Johann Sebastian Bach, a composer in the Baroque period, was born in Eisenach, Germany, on March 21, 1685, into a family of distinguished musicians. He became a choirboy in Luneburg at a young age, and then in 1703, he became an organist at Arnstadt; that was where he wrote his first church cantatas and music for the clavier. In 1708, he was appointed court organist and chamber musician to Duke Wilhelm Ernst in Weimer. He became one of the most brilliant organists of his time and wrote numerous masterpieces for the organ. In 1717, Bach was made kapellmeister and director of chamber music for Prince Leopold of Anhalt-Cothen. This office was created especially so that he could focus all his creative talent into writing orchestral and chamber music. Between 1717 and 1723, Bach completed his famous Brandenburg Concertos and suites for orchestra, concertos for various solo instruments and orchestra and solo sonatas and suites for single instruments. After 1723, Bach became the cantor of the Thomasschule in Leipzig, where he taught, played the organ, wrote music and directed church services.
He died in Leipzig on July 28, 1750, after suffering from blindness. At the time of Bach's death, few recognized his greatness. It wasn't until about 75 years later when some of his best work saw a revival that his overall work was re-evaluated, and he took his place as one of the greater composers of all time.

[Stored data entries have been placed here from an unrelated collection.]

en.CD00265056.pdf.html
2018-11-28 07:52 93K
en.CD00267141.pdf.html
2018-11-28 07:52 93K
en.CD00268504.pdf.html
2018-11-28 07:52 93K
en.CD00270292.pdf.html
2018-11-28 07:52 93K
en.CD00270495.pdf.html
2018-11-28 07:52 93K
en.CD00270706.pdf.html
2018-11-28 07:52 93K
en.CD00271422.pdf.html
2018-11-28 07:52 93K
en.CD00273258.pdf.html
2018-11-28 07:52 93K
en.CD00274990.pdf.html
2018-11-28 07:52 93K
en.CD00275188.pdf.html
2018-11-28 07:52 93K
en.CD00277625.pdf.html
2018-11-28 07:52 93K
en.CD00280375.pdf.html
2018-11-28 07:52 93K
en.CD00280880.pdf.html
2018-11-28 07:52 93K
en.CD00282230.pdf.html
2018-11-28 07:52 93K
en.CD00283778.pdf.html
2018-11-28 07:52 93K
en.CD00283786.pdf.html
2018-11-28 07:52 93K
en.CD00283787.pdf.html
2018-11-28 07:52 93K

Wolfgang Amadeus Mozart. one of the foremost composers from the classical period, was born on January 27, 1756, in Salzburg, Austria. He started to learn the harpsichord when he was 4 and wrote his first compositions at age 5. His work at such a young age invariably meant that all child prodigies were measured against him. Before he was 14, four of his violin sonatas were published in Paris, symphonies were performed in London and the Austrian emperor commissioned an opera buffa from him. However, even though he was gaining acclaim all around Europe, he was underappreciated in his hometown of Salzburg. His employer, the Salzburg archbishop, mistreated him, leading Mozart to look for a more lucrative and appreciated post elsewhere.
In 1778, he arrived in Paris but was only offered insignificant offers as his talents were less electrifying than when he was considered a child prodigy. He, therefore, had to return to his former position with the archbishop of Salzburg. In 1781, his opera Idomeneo debuted in Munich successfully, and this led him in 1782 to leave Salzburg permanently and live in Vienna. The Austrian emperor commissioned him to write an opera Die Entführung aus dem Serail, which gave him false hope that things had turned around. However, in Vienna, like in Salzburg, he made powerful enemies who did everything in their power to impede his progress. Mozart was, therefore, forced to earn a living by teaching and performing and spent the rest of his life in poverty. Nevertheless, he remained a prolific composer, producing a constant stream of masterpieces including The Marriage of Figaro and Don Giovanni. However, these pieces did little to improve his income, and he was forced to rely on his friends for loans to pay for his basic needs. Even in the last days of his life, when he suffered from painful illnesses, Mozart completed The Magic Flute, often considered his greatest work, which was introduced in Vienna on September 30, 1791. Mozart died on December 5, 1791, and was buried in an unmarked grave in the pauper's section of St. Marx cemetery. His pupil Franz Sussmayr completed the Requeiem, the B-flat major piano concerto and the E-flat major string quintet after Mozart's death.
Other famous composers include George Frideric Handel (1685–1759), Joseph Hayden (1732–1809) and Ludwig van Beethoven (1770–1827).